▶ Materiale fornito
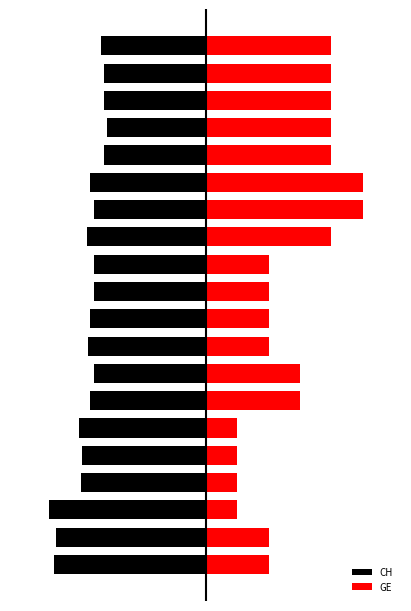

Rank the series by their average value, from highest to lowest.

GE, CH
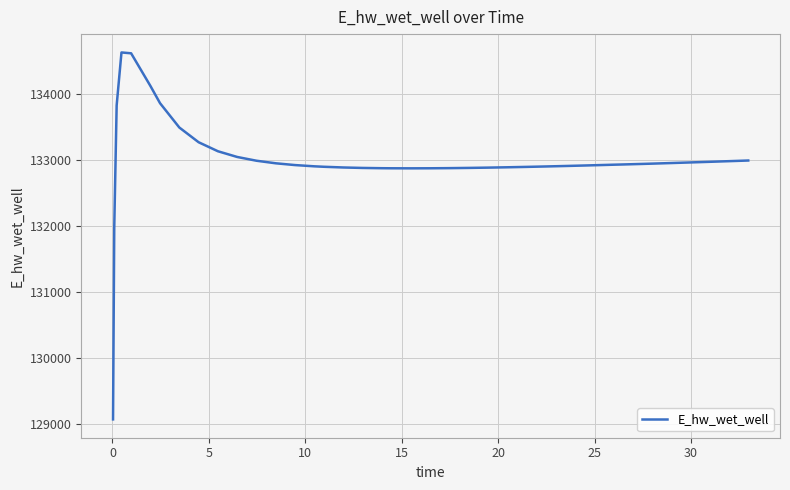

What is the difference between the maximum and minimum values?

5557.6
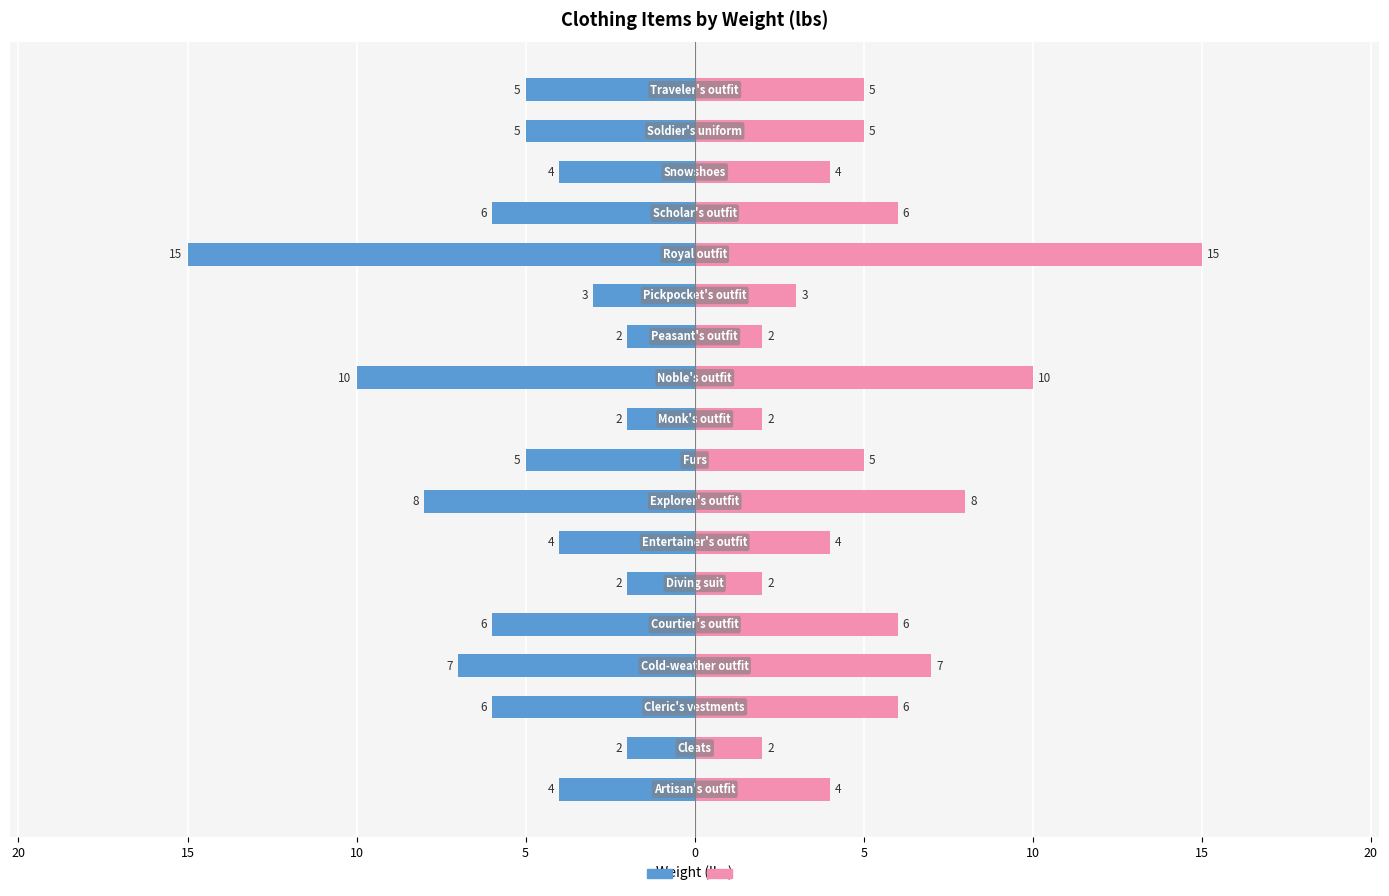

Between 15 and 15, which series saw the biggest shift?

Weight Left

▶ Istruzioni da seguire
Riscrivi tutte le voci rinominando "series" in "lines" ogni volta che compare e lasciando invariato tutto il resto. Ometti le immagini.

▶ Risposta
Rank the lines by their average value, from highest to lowest.

GE, CH

What is the difference between the maximum and minimum values?

5557.6

Between 15 and 15, which lines saw the biggest shift?

Weight Left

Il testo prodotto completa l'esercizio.